Use your brain, follow your heart and even better things will happen (I promise)

Time is Money
There will be times in your life where you make less money (and those times are not mutually exclusive to working in a start-up), but time is infinitely more valuable. Flexible hours and working remotely can have a transformative impact on the way teams work together. Find out how (and when!) you work best and leverage the flexibility that working in a start-up offers.

Out of The Box
Everyone says this, but I cannot underline it enough: the best work happens outside of the office. I use my 8-hour workday to plough through the menial stuff that must get done, but the big ideas come before drifting off to sleep, in the shower or when I’m reading.

Unplug
Yes, it’s important to stay up-to-date on world affairs and Buzzfeed quizzes, but real thinking doesn’t happen by an endless input of information (in fact, that simply leads to regurgitation).
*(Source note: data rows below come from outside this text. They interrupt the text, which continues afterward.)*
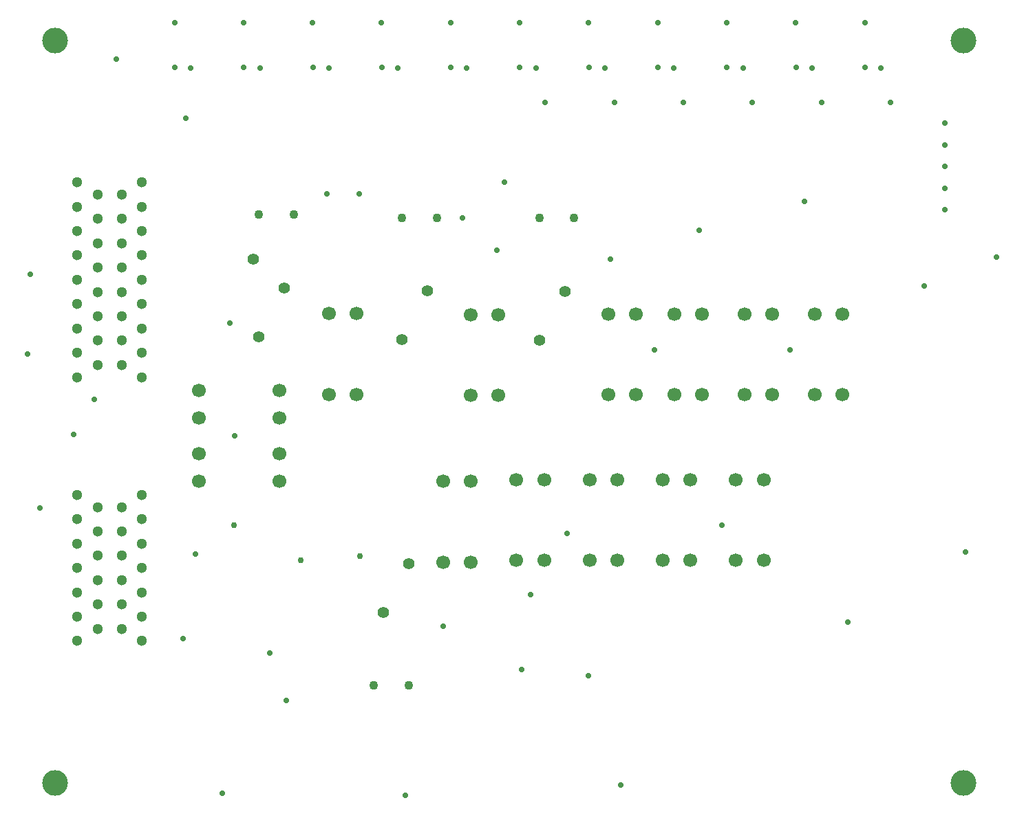
<source format=gbr>
%TF.GenerationSoftware,Altium Limited,Altium Designer,19.0.10 (269)*%
G04 Layer_Color=0*
%FSLAX26Y26*%
%MOIN*%
%TF.FileFunction,Plated,1,2,PTH,Drill*%
%TF.Part,Single*%
G01*
G75*
%TA.AperFunction,ComponentDrill*%
%ADD59C,0.055118*%
%ADD60C,0.066929*%
%ADD61C,0.066929*%
%ADD62C,0.051181*%
%TA.AperFunction,OtherDrill,Pad Free-5 (1166mil,1552mil)*%
%ADD63C,0.030000*%
%TA.AperFunction,OtherDrill,Pad Free-4 (1777mil,1401mil)*%
%ADD64C,0.030000*%
%TA.AperFunction,OtherDrill,Pad Free-3 (1490mil,1380mil)*%
%ADD65C,0.030000*%
%TA.AperFunction,OtherDrill,Pad Free-MH (4700mil,300mil)*%
%ADD66C,0.125000*%
%TA.AperFunction,OtherDrill,Pad Free-MH (4700mil,3900mil)*%
%ADD67C,0.125000*%
%TA.AperFunction,OtherDrill,Pad Free-MH (300mil,3900mil)*%
%ADD68C,0.125000*%
%TA.AperFunction,OtherDrill,Pad Free-MH (300mil,300mil)*%
%ADD69C,0.125000*%
%TA.AperFunction,ComponentDrill*%
%ADD70C,0.043307*%
%TA.AperFunction,ViaDrill,NotFilled*%
%ADD71C,0.028000*%
D59*
X2644656Y2449512D02*
D03*
X2768671Y2685732D02*
D03*
X1979001Y2452449D02*
D03*
X2103016Y2688670D02*
D03*
X1286000Y2466449D02*
D03*
X1260410Y2840465D02*
D03*
X1410016Y2702669D02*
D03*
X2011929Y1364551D02*
D03*
X1887913Y1128331D02*
D03*
D60*
X1385551Y1765000D02*
D03*
X995000D02*
D03*
X1385551Y1898858D02*
D03*
X995000D02*
D03*
Y2203780D02*
D03*
X1385551D02*
D03*
X995000Y2069921D02*
D03*
X1385551D02*
D03*
D61*
X1624843Y2186206D02*
D03*
Y2576757D02*
D03*
X1758701Y2186206D02*
D03*
Y2576757D02*
D03*
X2313490Y2181724D02*
D03*
Y2572276D02*
D03*
X2447348Y2181724D02*
D03*
Y2572276D02*
D03*
X2979165Y2183724D02*
D03*
Y2574276D02*
D03*
X3113023Y2183724D02*
D03*
Y2574276D02*
D03*
X3299361Y2184449D02*
D03*
Y2575000D02*
D03*
X3433220Y2184449D02*
D03*
Y2575000D02*
D03*
X3638246Y2184724D02*
D03*
Y2575276D02*
D03*
X3772104Y2184724D02*
D03*
Y2575276D02*
D03*
X3978379Y2184898D02*
D03*
Y2575450D02*
D03*
X4112237Y2184898D02*
D03*
Y2575450D02*
D03*
X3731237Y1771450D02*
D03*
Y1380898D02*
D03*
X3597378Y1771450D02*
D03*
Y1380898D02*
D03*
X3376886Y1771000D02*
D03*
Y1380449D02*
D03*
X3243028Y1771000D02*
D03*
Y1380449D02*
D03*
X3022570Y1771450D02*
D03*
Y1380898D02*
D03*
X2888712Y1771450D02*
D03*
Y1380898D02*
D03*
X2667701Y1771757D02*
D03*
Y1381206D02*
D03*
X2533843Y1771757D02*
D03*
Y1381206D02*
D03*
X2313314Y1763253D02*
D03*
Y1372702D02*
D03*
X2179456Y1763253D02*
D03*
Y1372702D02*
D03*
D62*
X720866Y2269685D02*
D03*
Y2387795D02*
D03*
Y2505905D02*
D03*
Y2624016D02*
D03*
Y2742126D02*
D03*
Y2860236D02*
D03*
Y2978347D02*
D03*
Y3096457D02*
D03*
Y3214567D02*
D03*
X622441Y2328740D02*
D03*
Y2446850D02*
D03*
Y2564961D02*
D03*
Y2683071D02*
D03*
Y2801181D02*
D03*
Y2919291D02*
D03*
Y3037402D02*
D03*
Y3155512D02*
D03*
X504331Y2328740D02*
D03*
Y2446850D02*
D03*
Y2564961D02*
D03*
Y2683071D02*
D03*
Y2801181D02*
D03*
Y2919291D02*
D03*
Y3037402D02*
D03*
Y3155512D02*
D03*
X405906Y2269685D02*
D03*
Y2387795D02*
D03*
Y2505905D02*
D03*
Y2624016D02*
D03*
Y2742126D02*
D03*
Y2860236D02*
D03*
Y2978347D02*
D03*
Y3096457D02*
D03*
Y3214567D02*
D03*
Y1698819D02*
D03*
Y1580709D02*
D03*
Y1462599D02*
D03*
Y1344488D02*
D03*
Y1226378D02*
D03*
Y1108268D02*
D03*
Y990158D02*
D03*
X504331Y1639764D02*
D03*
Y1521654D02*
D03*
Y1403543D02*
D03*
Y1285433D02*
D03*
Y1167323D02*
D03*
Y1049213D02*
D03*
X622441Y1639764D02*
D03*
Y1521654D02*
D03*
Y1403543D02*
D03*
Y1285433D02*
D03*
Y1167323D02*
D03*
Y1049213D02*
D03*
X720866Y1698819D02*
D03*
Y1580709D02*
D03*
Y1462599D02*
D03*
Y1344488D02*
D03*
Y1226378D02*
D03*
Y1108268D02*
D03*
Y990158D02*
D03*
D63*
X1166000Y1552000D02*
D03*
D64*
X1777000Y1401000D02*
D03*
D65*
X1490000Y1380000D02*
D03*
D66*
X4700000Y300000D02*
D03*
D67*
Y3900000D02*
D03*
D68*
X300000D02*
D03*
D69*
Y300000D02*
D03*
D70*
X2813947Y3040063D02*
D03*
X2644656D02*
D03*
X2148292Y3043001D02*
D03*
X1979001D02*
D03*
X1455292Y3057000D02*
D03*
X1286000D02*
D03*
X1842638Y774000D02*
D03*
X2011929D02*
D03*
D71*
X934000Y3524000D02*
D03*
X3528000Y1553000D02*
D03*
X1771000Y3157000D02*
D03*
X2272663Y3040000D02*
D03*
X1616000Y3157000D02*
D03*
X2476217Y3214567D02*
D03*
X164695Y2380000D02*
D03*
X180000Y2769010D02*
D03*
X4344456Y3600000D02*
D03*
X3342396D02*
D03*
X597000Y3810000D02*
D03*
X4860000Y2850000D02*
D03*
X227000Y1634278D02*
D03*
X490000Y2162952D02*
D03*
X390000Y1990000D02*
D03*
X3860000Y2400000D02*
D03*
X3202201D02*
D03*
X2780726Y1510000D02*
D03*
X4710000Y1420000D02*
D03*
X4510000Y2710000D02*
D03*
X3930000Y3120000D02*
D03*
X3420000Y2980000D02*
D03*
X2990000Y2840465D02*
D03*
X2440000Y2884821D02*
D03*
X1170000Y1984252D02*
D03*
X1146000Y2530000D02*
D03*
X980000Y1410000D02*
D03*
X920000Y1000000D02*
D03*
X1340000Y930000D02*
D03*
X2180000Y1060000D02*
D03*
X1420000Y700000D02*
D03*
X2601000Y1215000D02*
D03*
X2560000Y850000D02*
D03*
X2883776Y820000D02*
D03*
X4140000Y1080000D02*
D03*
X3040000Y290000D02*
D03*
X1995969Y240000D02*
D03*
X1110000Y250000D02*
D03*
X3965388Y3768482D02*
D03*
X1959644D02*
D03*
X1625353D02*
D03*
X1881888Y3770726D02*
D03*
X4610000Y3080000D02*
D03*
Y3185000D02*
D03*
Y3290000D02*
D03*
Y3395000D02*
D03*
Y3500000D02*
D03*
X4010977Y3600000D02*
D03*
X3676686D02*
D03*
X3296806Y3768482D02*
D03*
X3008105Y3600000D02*
D03*
X2673814D02*
D03*
X1291063Y3768482D02*
D03*
X1212323Y3989740D02*
D03*
X1213307Y3770726D02*
D03*
X1546613Y3989740D02*
D03*
X1547597Y3770726D02*
D03*
X3631097Y3768482D02*
D03*
X3552357Y3989740D02*
D03*
X3553341Y3770726D02*
D03*
X3886647Y3989740D02*
D03*
X3887632Y3770726D02*
D03*
X4299678Y3768482D02*
D03*
X4220938Y3989740D02*
D03*
X4221922Y3770726D02*
D03*
X1880904Y3989740D02*
D03*
X2293935Y3768482D02*
D03*
X2215194Y3989740D02*
D03*
X2216179Y3770726D02*
D03*
X2628225Y3768482D02*
D03*
X2549485Y3989740D02*
D03*
X2550469Y3770726D02*
D03*
X2962516Y3768482D02*
D03*
X2883776Y3989740D02*
D03*
X2884760Y3770726D02*
D03*
X3218066Y3989740D02*
D03*
X3219050Y3770726D02*
D03*
X956772Y3768482D02*
D03*
X878032Y3989740D02*
D03*
X879016Y3770726D02*
D03*
%TF.MD5,b4e615ed176ad4af5474f68d00a347e2*%
M02*

</source>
Know that the sky won’t fall if the internet is down or if your e-mails aren’t sending. Move on to something else. Sit at a table, sketch out ideas or take a walking meeting. Put simply: Use your brain, follow your heart and even better things will happen (I promise).
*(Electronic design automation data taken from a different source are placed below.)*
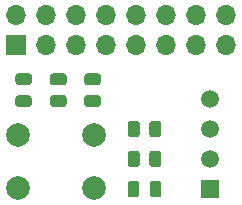
<source format=gts>
%TF.GenerationSoftware,KiCad,Pcbnew,(5.1.8)-1*%
%TF.CreationDate,2020-12-07T12:25:25-05:00*%
%TF.ProjectId,Raspberry Pi HAT,52617370-6265-4727-9279-205069204841,1.0*%
%TF.SameCoordinates,Original*%
%TF.FileFunction,Soldermask,Top*%
%TF.FilePolarity,Negative*%
%FSLAX46Y46*%
G04 Gerber Fmt 4.6, Leading zero omitted, Abs format (unit mm)*
G04 Created by KiCad (PCBNEW (5.1.8)-1) date 2020-12-07 12:25:25*
%MOMM*%
%LPD*%
G01*
G04 APERTURE LIST*
%ADD10C,2.000000*%
%ADD11R,1.500000X1.500000*%
%ADD12C,1.500000*%
%ADD13R,1.700000X1.700000*%
%ADD14O,1.700000X1.700000*%
G04 APERTURE END LIST*
%TO.C,D1*%
G36*
G01*
X121843500Y-109676250D02*
X121843500Y-108763750D01*
G75*
G02*
X122087250Y-108520000I243750J0D01*
G01*
X122574750Y-108520000D01*
G75*
G02*
X122818500Y-108763750I0J-243750D01*
G01*
X122818500Y-109676250D01*
G75*
G02*
X122574750Y-109920000I-243750J0D01*
G01*
X122087250Y-109920000D01*
G75*
G02*
X121843500Y-109676250I0J243750D01*
G01*
G37*
G36*
G01*
X123718500Y-109676250D02*
X123718500Y-108763750D01*
G75*
G02*
X123962250Y-108520000I243750J0D01*
G01*
X124449750Y-108520000D01*
G75*
G02*
X124693500Y-108763750I0J-243750D01*
G01*
X124693500Y-109676250D01*
G75*
G02*
X124449750Y-109920000I-243750J0D01*
G01*
X123962250Y-109920000D01*
G75*
G02*
X123718500Y-109676250I0J243750D01*
G01*
G37*
%TD*%
%TO.C,D2*%
G36*
G01*
X113486250Y-100388000D02*
X112573750Y-100388000D01*
G75*
G02*
X112330000Y-100144250I0J243750D01*
G01*
X112330000Y-99656750D01*
G75*
G02*
X112573750Y-99413000I243750J0D01*
G01*
X113486250Y-99413000D01*
G75*
G02*
X113730000Y-99656750I0J-243750D01*
G01*
X113730000Y-100144250D01*
G75*
G02*
X113486250Y-100388000I-243750J0D01*
G01*
G37*
G36*
G01*
X113486250Y-102263000D02*
X112573750Y-102263000D01*
G75*
G02*
X112330000Y-102019250I0J243750D01*
G01*
X112330000Y-101531750D01*
G75*
G02*
X112573750Y-101288000I243750J0D01*
G01*
X113486250Y-101288000D01*
G75*
G02*
X113730000Y-101531750I0J-243750D01*
G01*
X113730000Y-102019250D01*
G75*
G02*
X113486250Y-102263000I-243750J0D01*
G01*
G37*
%TD*%
%TO.C,R1*%
G36*
G01*
X121843500Y-104590001D02*
X121843500Y-103689999D01*
G75*
G02*
X122093499Y-103440000I249999J0D01*
G01*
X122618501Y-103440000D01*
G75*
G02*
X122868500Y-103689999I0J-249999D01*
G01*
X122868500Y-104590001D01*
G75*
G02*
X122618501Y-104840000I-249999J0D01*
G01*
X122093499Y-104840000D01*
G75*
G02*
X121843500Y-104590001I0J249999D01*
G01*
G37*
G36*
G01*
X123668500Y-104590001D02*
X123668500Y-103689999D01*
G75*
G02*
X123918499Y-103440000I249999J0D01*
G01*
X124443501Y-103440000D01*
G75*
G02*
X124693500Y-103689999I0J-249999D01*
G01*
X124693500Y-104590001D01*
G75*
G02*
X124443501Y-104840000I-249999J0D01*
G01*
X123918499Y-104840000D01*
G75*
G02*
X123668500Y-104590001I0J249999D01*
G01*
G37*
%TD*%
%TO.C,R2*%
G36*
G01*
X119322001Y-102263000D02*
X118421999Y-102263000D01*
G75*
G02*
X118172000Y-102013001I0J249999D01*
G01*
X118172000Y-101487999D01*
G75*
G02*
X118421999Y-101238000I249999J0D01*
G01*
X119322001Y-101238000D01*
G75*
G02*
X119572000Y-101487999I0J-249999D01*
G01*
X119572000Y-102013001D01*
G75*
G02*
X119322001Y-102263000I-249999J0D01*
G01*
G37*
G36*
G01*
X119322001Y-100438000D02*
X118421999Y-100438000D01*
G75*
G02*
X118172000Y-100188001I0J249999D01*
G01*
X118172000Y-99662999D01*
G75*
G02*
X118421999Y-99413000I249999J0D01*
G01*
X119322001Y-99413000D01*
G75*
G02*
X119572000Y-99662999I0J-249999D01*
G01*
X119572000Y-100188001D01*
G75*
G02*
X119322001Y-100438000I-249999J0D01*
G01*
G37*
%TD*%
%TO.C,R3*%
G36*
G01*
X123668500Y-107107501D02*
X123668500Y-106207499D01*
G75*
G02*
X123918499Y-105957500I249999J0D01*
G01*
X124443501Y-105957500D01*
G75*
G02*
X124693500Y-106207499I0J-249999D01*
G01*
X124693500Y-107107501D01*
G75*
G02*
X124443501Y-107357500I-249999J0D01*
G01*
X123918499Y-107357500D01*
G75*
G02*
X123668500Y-107107501I0J249999D01*
G01*
G37*
G36*
G01*
X121843500Y-107107501D02*
X121843500Y-106207499D01*
G75*
G02*
X122093499Y-105957500I249999J0D01*
G01*
X122618501Y-105957500D01*
G75*
G02*
X122868500Y-106207499I0J-249999D01*
G01*
X122868500Y-107107501D01*
G75*
G02*
X122618501Y-107357500I-249999J0D01*
G01*
X122093499Y-107357500D01*
G75*
G02*
X121843500Y-107107501I0J249999D01*
G01*
G37*
%TD*%
%TO.C,R4*%
G36*
G01*
X116423501Y-100438000D02*
X115523499Y-100438000D01*
G75*
G02*
X115273500Y-100188001I0J249999D01*
G01*
X115273500Y-99662999D01*
G75*
G02*
X115523499Y-99413000I249999J0D01*
G01*
X116423501Y-99413000D01*
G75*
G02*
X116673500Y-99662999I0J-249999D01*
G01*
X116673500Y-100188001D01*
G75*
G02*
X116423501Y-100438000I-249999J0D01*
G01*
G37*
G36*
G01*
X116423501Y-102263000D02*
X115523499Y-102263000D01*
G75*
G02*
X115273500Y-102013001I0J249999D01*
G01*
X115273500Y-101487999D01*
G75*
G02*
X115523499Y-101238000I249999J0D01*
G01*
X116423501Y-101238000D01*
G75*
G02*
X116673500Y-101487999I0J-249999D01*
G01*
X116673500Y-102013001D01*
G75*
G02*
X116423501Y-102263000I-249999J0D01*
G01*
G37*
%TD*%
D10*
%TO.C,SW1*%
X112522000Y-109148000D03*
X112522000Y-104648000D03*
X119022000Y-109148000D03*
X119022000Y-104648000D03*
%TD*%
D11*
%TO.C,U1*%
X128778000Y-109220000D03*
D12*
X128778000Y-106680000D03*
X128778000Y-104140000D03*
X128778000Y-101600000D03*
%TD*%
D13*
%TO.C,J1*%
X112395000Y-97028000D03*
D14*
X112395000Y-94488000D03*
X114935000Y-97028000D03*
X114935000Y-94488000D03*
X117475000Y-97028000D03*
X117475000Y-94488000D03*
X120015000Y-97028000D03*
X120015000Y-94488000D03*
X122555000Y-97028000D03*
X122555000Y-94488000D03*
X125095000Y-97028000D03*
X125095000Y-94488000D03*
X127635000Y-97028000D03*
X127635000Y-94488000D03*
X130175000Y-97028000D03*
X130175000Y-94488000D03*
%TD*%
M02*

</source>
Scribble and sketch in whatever shorthand makes sense to you and read between the lines later.

Take Notes
Write everything down. The bad ideas. The good ideas. Keep a sketchbook, journal, notepad, whatever. I used to think I remembered everything until I didn’t. Now, I look back on unrealized ideas from 6 months ago and finally have the tools to make them a reality. Scribble and sketch in whatever shorthand makes sense to you and read between the lines later.